-- EXTRACT --
************

Here, the film jumps ahead five years. In the interim, Ray has lost his job and is living at home alone, as the owner of a very old car which is on the verge of disintegration. Cheryl has been in jail for possession of illegal drugs even though she is innocent. Ray has neither come to visit her nor bailed her out of prison. Grace is living in a children's home superintended by a nurse (Saffron Henke). Alex has fled, possibly to Canada, and has not appeared since.

A visit by her lawyer leaves Cheryl afraid for Grace's safety, the lawyer having intimated that Alex might kidnap Grace in exchange for money he believes to be in Cheryl's possession. After this scene is over, viewers see the lawyer walking to a car and accepting a bribe. Cheryl, who has not seen this, calls Ray asking that he visit her. When he arrives, Cheryl tells him of the lawyer's information and asks him to retrieve Grace and take care of her until Cheryl is released on parole. Ray does so, out of a sense of duty towards his daughter and guilt at being an inadequate father and grandfather. Upon her reappearance, Grace is revealed to have developed her supermundane abilities to the point where they are unsettling to Ray, who unceremoniously kidnaps her with her consent and aid. Having escaped, the two meet with Ray's girlfriend Sally (Lynette Louise), who temporarily harbors them. Ray and Grace later drive north to Ashland, Oregon, where they think to hide until Cheryl's parole takes effect. On the way, they spend the night in a hotel and begin to develop a bond. The hotel manager is astonished next morning when Grace brings his father, who suffers a severe case of Alzheimer's disease, into waking consciousness. He reacts with the accusation that it is the work of the devil, whereupon Ray and Grace leave, while the father and son begin to reconcile.

************

-- EXTRACTED RECORDS --
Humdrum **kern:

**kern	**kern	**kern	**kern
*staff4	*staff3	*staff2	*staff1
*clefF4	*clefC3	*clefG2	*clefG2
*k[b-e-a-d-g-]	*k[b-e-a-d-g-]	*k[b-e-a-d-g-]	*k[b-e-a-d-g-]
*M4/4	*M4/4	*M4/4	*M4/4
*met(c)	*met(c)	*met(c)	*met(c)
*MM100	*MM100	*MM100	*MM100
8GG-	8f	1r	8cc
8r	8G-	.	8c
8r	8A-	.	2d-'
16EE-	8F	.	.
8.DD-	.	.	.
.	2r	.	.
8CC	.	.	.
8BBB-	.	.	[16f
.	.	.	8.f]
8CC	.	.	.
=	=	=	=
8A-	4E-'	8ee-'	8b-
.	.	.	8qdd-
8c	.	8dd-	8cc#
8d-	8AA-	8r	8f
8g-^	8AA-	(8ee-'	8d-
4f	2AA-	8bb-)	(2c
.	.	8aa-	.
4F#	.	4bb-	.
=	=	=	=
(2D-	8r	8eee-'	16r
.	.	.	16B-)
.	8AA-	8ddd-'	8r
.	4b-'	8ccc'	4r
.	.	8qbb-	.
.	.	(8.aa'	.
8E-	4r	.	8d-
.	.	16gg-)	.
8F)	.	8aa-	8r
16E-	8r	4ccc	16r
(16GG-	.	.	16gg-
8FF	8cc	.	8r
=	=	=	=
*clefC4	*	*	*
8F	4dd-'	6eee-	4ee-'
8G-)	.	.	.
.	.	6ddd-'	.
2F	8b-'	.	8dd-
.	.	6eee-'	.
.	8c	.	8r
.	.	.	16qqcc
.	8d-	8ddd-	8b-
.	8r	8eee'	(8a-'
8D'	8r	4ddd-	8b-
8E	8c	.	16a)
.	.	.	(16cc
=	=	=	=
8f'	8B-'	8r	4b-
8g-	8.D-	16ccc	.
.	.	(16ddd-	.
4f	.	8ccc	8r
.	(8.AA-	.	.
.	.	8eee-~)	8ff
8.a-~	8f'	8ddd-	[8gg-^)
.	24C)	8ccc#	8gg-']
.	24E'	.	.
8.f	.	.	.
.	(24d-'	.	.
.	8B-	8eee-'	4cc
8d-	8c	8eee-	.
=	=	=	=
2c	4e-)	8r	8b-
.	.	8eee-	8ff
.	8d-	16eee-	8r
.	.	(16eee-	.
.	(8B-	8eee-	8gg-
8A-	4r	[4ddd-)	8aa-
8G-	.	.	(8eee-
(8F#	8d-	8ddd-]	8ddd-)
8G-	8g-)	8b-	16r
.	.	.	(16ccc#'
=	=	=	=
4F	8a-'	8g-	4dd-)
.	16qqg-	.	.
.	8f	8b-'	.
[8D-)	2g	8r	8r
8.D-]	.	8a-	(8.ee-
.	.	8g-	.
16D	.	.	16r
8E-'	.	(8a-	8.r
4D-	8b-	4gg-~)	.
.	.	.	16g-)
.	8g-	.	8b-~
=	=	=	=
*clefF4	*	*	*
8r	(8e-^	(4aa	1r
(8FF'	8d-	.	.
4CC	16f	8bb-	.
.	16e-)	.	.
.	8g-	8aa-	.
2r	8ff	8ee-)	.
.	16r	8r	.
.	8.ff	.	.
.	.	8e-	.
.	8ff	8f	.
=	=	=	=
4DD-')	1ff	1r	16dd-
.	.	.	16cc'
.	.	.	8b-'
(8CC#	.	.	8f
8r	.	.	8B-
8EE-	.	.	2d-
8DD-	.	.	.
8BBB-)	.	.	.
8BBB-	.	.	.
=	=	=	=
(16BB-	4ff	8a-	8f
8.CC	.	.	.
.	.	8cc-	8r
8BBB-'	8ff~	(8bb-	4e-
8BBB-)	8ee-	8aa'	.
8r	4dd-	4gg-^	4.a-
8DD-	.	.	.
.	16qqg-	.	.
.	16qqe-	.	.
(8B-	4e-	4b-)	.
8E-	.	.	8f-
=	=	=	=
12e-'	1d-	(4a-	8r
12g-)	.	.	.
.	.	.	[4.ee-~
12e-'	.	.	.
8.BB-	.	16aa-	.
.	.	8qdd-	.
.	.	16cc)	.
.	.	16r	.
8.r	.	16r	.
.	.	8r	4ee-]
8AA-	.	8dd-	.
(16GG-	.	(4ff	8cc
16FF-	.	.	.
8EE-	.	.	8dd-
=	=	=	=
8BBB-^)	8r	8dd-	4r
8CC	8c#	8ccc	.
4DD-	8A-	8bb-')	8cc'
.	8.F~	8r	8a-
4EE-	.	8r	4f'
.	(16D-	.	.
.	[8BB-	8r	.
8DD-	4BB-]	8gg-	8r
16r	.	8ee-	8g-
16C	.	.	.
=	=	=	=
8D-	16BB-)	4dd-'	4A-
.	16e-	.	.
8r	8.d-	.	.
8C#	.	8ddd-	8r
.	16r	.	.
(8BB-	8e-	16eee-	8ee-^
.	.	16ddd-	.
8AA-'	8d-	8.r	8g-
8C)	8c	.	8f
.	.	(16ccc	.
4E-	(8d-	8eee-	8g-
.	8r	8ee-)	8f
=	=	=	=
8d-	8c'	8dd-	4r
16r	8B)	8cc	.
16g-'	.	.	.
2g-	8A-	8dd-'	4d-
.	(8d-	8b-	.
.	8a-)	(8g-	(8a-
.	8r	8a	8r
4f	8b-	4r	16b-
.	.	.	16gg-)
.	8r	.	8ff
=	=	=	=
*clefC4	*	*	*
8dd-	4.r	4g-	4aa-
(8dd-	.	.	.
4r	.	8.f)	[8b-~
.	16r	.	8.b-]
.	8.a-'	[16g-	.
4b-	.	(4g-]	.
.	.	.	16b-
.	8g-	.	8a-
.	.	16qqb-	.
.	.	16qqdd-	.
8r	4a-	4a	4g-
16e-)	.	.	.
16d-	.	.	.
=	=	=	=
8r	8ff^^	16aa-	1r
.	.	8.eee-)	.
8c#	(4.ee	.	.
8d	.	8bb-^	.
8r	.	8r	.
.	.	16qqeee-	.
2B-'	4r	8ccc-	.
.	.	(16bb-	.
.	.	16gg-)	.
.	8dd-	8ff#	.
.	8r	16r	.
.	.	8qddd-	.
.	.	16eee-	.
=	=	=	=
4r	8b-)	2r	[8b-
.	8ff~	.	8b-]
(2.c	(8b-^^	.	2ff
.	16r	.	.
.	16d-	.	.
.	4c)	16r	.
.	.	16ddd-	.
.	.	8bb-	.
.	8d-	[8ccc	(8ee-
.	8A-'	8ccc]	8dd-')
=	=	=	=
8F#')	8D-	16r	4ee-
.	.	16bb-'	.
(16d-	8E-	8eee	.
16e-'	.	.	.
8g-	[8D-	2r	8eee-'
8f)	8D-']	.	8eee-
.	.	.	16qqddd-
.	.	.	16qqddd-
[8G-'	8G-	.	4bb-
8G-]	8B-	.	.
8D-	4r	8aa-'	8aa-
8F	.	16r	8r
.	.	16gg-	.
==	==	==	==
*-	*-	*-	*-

************

-- PARTS OF THE EXERCISE --
[A] Name every character in the film plot summary who is identified by a name.
[B] Resume the film plot summary, picking up right after its final sentence.

-- EXERCISE RESPONSES --
[A] Ray, Cheryl, Grace, Alex, Sally

[B]
At a park, Grace befriends a lonely boy called Nicholas, who like her is one of the indigo children. The nature thereof is explained to Ray (and thus to the viewer) by Nicholas' mother while the children play.

Further north, Ray's car finally fails to operate so that he and Grace are forced to walk. They are befriended by a group of teenagers who are on their way to Mt. Ashland, with whom they spend the night in a cabin. One of the teenagers, Logan (played by Neale's son, Karus Walsch), is disturbed by Grace's recounting a story of his childhood that revives painful memories. According to her, Logan could communicate with angels as a boy but suppressed his ability when his older brother beat him whenever he talked about it. Another one of the teenagers, Emma, expresses skepticism and anger at Grace's powers, especially when Grace claims to see the spirit of Emma's mother; later, Emma accepts Grace's ways and becomes grateful.

When Ray and Grace arrive at the arranged cabin, they find to Ray's surprise that it is occupied by Ray's long-estranged son Stewart (Dane Bowman). Stewart is there to collect the money that he thinks Cheryl hid and believes that Grace knows where it is. He takes her hostage; at this, Ray claims that Grace requires a medicine that is in his suitcase. Stewart allows Ray to open the suitcase, in which is no medicine but a pistol, with which Ray intends to frighten his son. As Ray reaches for the pistol, he suddenly recalls his past and reconsiders his decision. He attempts to apologize to Stewart, but Stewart refuses to accept this. An arrival of two police officers at the cabin surprises them all, with the exception of Grace, who had summoned them. Grace reveals that the younger of the two, Officer Whitfield, was one of the officers who had captured Cheryl, and that he has illegally been using the money Stewart sought.

The film ends with the reconciliation and reunion of the family.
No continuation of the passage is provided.